Question

Prove that f_1 (x)=1,f_2 (x)=x,f_3 (x)=((3x^2-1))/2 are orthogonal over (-1,1)

I know the method, Just need a start
general form for
\(f_m (x) ~~ and~~ f_n(x)\)

Answer 1

\( f_1 (x)=1, \\ f_2 (x)=x,\\ f_3 (x)=((3x^2-1))/2 \)

Answer 2

Isn't this how you do it ? \[\int\limits_{-1}^{1}x.\frac{ 3x ^{2}-1 }{ 2 }=\int\limits_{-1}^{1}(3/2 .x ^{3}-x/2)dx = 0\]

Answer 3

for m\(\ne\) n,
\( ∫_a^b [f_n (x)] [ f_m (x)] dx=0\)

for \(m= n\)
\(∫_a^b [f_n (x)]^2 dx \ne 0\)

this is how i do it

Answer 4

So what's the general form ?

Answer 5

just need to work 3 integrals, right ?

m,n :
1,2
1,3
2,3

Answer 6

how do you put them in matrix @OOOPS ?

Answer 7

need to prove
1,1
2,2
3,3
not =0 also, right ? or not required ?

Answer 8

A true scale plot is attached.

Answer 9

1,3 is not an odd function, i doubt it would be 0 ...

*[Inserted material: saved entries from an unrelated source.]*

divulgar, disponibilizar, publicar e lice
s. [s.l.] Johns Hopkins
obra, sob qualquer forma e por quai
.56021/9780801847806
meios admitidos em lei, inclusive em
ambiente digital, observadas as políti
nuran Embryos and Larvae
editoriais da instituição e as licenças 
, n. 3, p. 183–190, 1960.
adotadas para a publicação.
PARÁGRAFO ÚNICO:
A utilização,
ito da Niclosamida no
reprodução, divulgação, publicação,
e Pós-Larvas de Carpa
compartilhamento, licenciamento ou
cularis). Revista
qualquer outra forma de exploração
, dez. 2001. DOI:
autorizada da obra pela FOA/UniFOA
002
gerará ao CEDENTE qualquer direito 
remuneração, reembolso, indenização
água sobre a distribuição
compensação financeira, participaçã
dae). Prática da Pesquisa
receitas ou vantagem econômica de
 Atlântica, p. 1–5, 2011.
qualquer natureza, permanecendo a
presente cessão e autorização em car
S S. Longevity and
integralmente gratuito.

1,2 and 2,3 are odd, directly 0

Answer 10

oh yeah, all 3 are 0

Answer 11

discrete :

\(\large a.b = 0\)

means \(a\) and \(b\) are orthogonal

so i think proving first condition is sufficient, not sure though.

Answer 12

ok, i am quite sure i need to prove 1,1 ...2,2...3,3 not =0 too
will do it

Answer 13

continuous :

\(\large \int a.b = 0 \implies a, b \) are orthogonal

and \(0\) vector is orthogonal to every vector, so im not sure why you're quite sure haha :3

Answer 14

wait, why ?

Answer 15

lol, i didn't get ganeshie's point :P

Answer 16

and 1,1 will be 0
:O

Answer 17

Actually 1,1 can't be =0

Answer 18

oh yes, its not odd function
ok
so last doubt, why its not requied to show 1,1 2,2 3,3 not =0

Answer 19

And you're right 2.2 and 3.3 shouldn't =0 either.